_Brief_
Set down, word for word, only the lines from the start of the records through the line bearing "X004180Y038101D01*"; include no pictures.

[Source records]
● ● ●
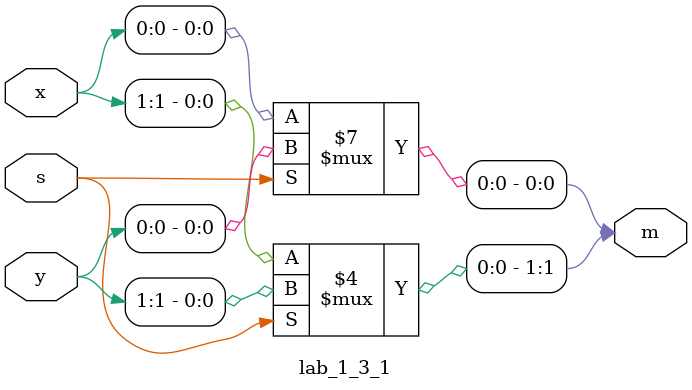
<source format=v>
`timescale 1ns / 1ps


module lab_1_3_1(
    input wire [1:0] x,
    input wire [1:0] y,
    input s,
    output reg [1:0] m
    );
    
    always @(*)
    begin
       if(s == 0) begin
            m[0] = x[0];
            m[1] = x[1];  
       end
       else begin
            m[0] = y[0];
            m[1] = y[1];
        end
    end
endmodule

</source>
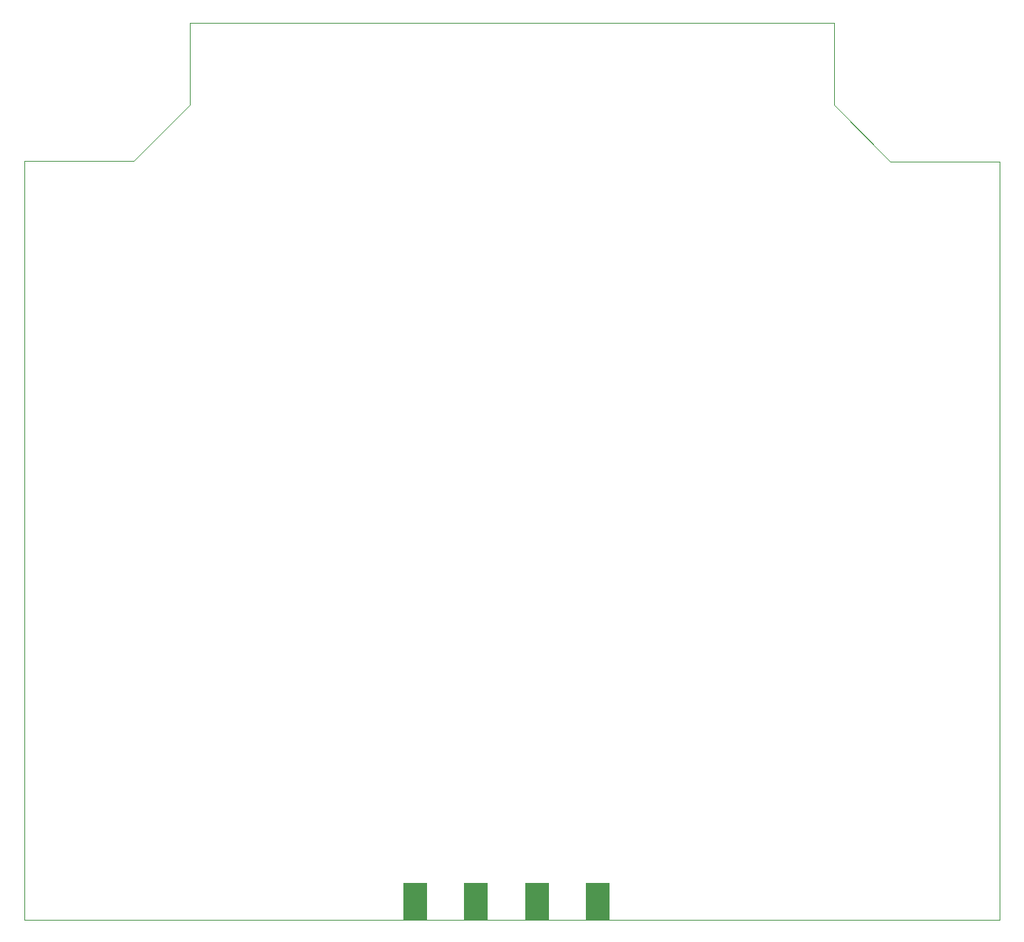
<source format=gtp>
G75*
%MOIN*%
%OFA0B0*%
%FSLAX24Y24*%
%IPPOS*%
%LPD*%
%AMOC8*
5,1,8,0,0,1.08239X$1,22.5*
%
%ADD10C,0.0000*%
%ADD11R,0.1050X0.1650*%
D10*
X004180Y003851D02*
X004180Y038101D01*
X009105Y038101D01*
X011655Y040651D01*
X011655Y044351D01*
X040705Y044351D01*
X040705Y040626D01*
X043255Y038076D01*
X048180Y038076D01*
X048180Y003851D01*
X004180Y003851D01*
X020980Y003851D02*
X025380Y003851D01*
X026480Y003851D02*
X030880Y003851D01*
D11*
X030056Y004683D03*
X027304Y004683D03*
X024556Y004683D03*
X021804Y004683D03*
M02*

</source>
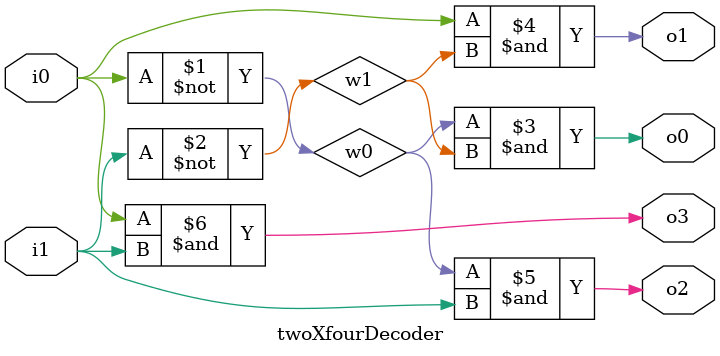
<source format=v>
module twoXfourDecoder (
    output o3,o2,o1,o0,input i1,i0
);
    wire w0,w1;
    nor n0(w0,i0);
    nor n1(w1,i1);
    and a0(o0,w0,w1);
    and a1(o1,i0,w1);
    and a2(o2,w0,i1);
    and a3(o3,i0,i1);
endmodule
</source>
● ● ●
_Solution for this problem_
<source format=v>
`timescale 1ns / 1ps


module lab_1_3_1(
    input wire [1:0] x,
    input wire [1:0] y,
    input s,
    output reg [1:0] m
    );
    
    always @(*)
    begin
       if(s == 0) begin
            m[0] = x[0];
            m[1] = x[1];  
       end
       else begin
            m[0] = y[0];
            m[1] = y[1];
        end
    end
endmodule

</source>
<source format=gtp>
G75*
%MOIN*%
%OFA0B0*%
%FSLAX24Y24*%
%IPPOS*%
%LPD*%
%AMOC8*
5,1,8,0,0,1.08239X$1,22.5*
%
%ADD10C,0.0000*%
%ADD11R,0.1050X0.1650*%
D10*
X004180Y003851D02*
X004180Y038101D01*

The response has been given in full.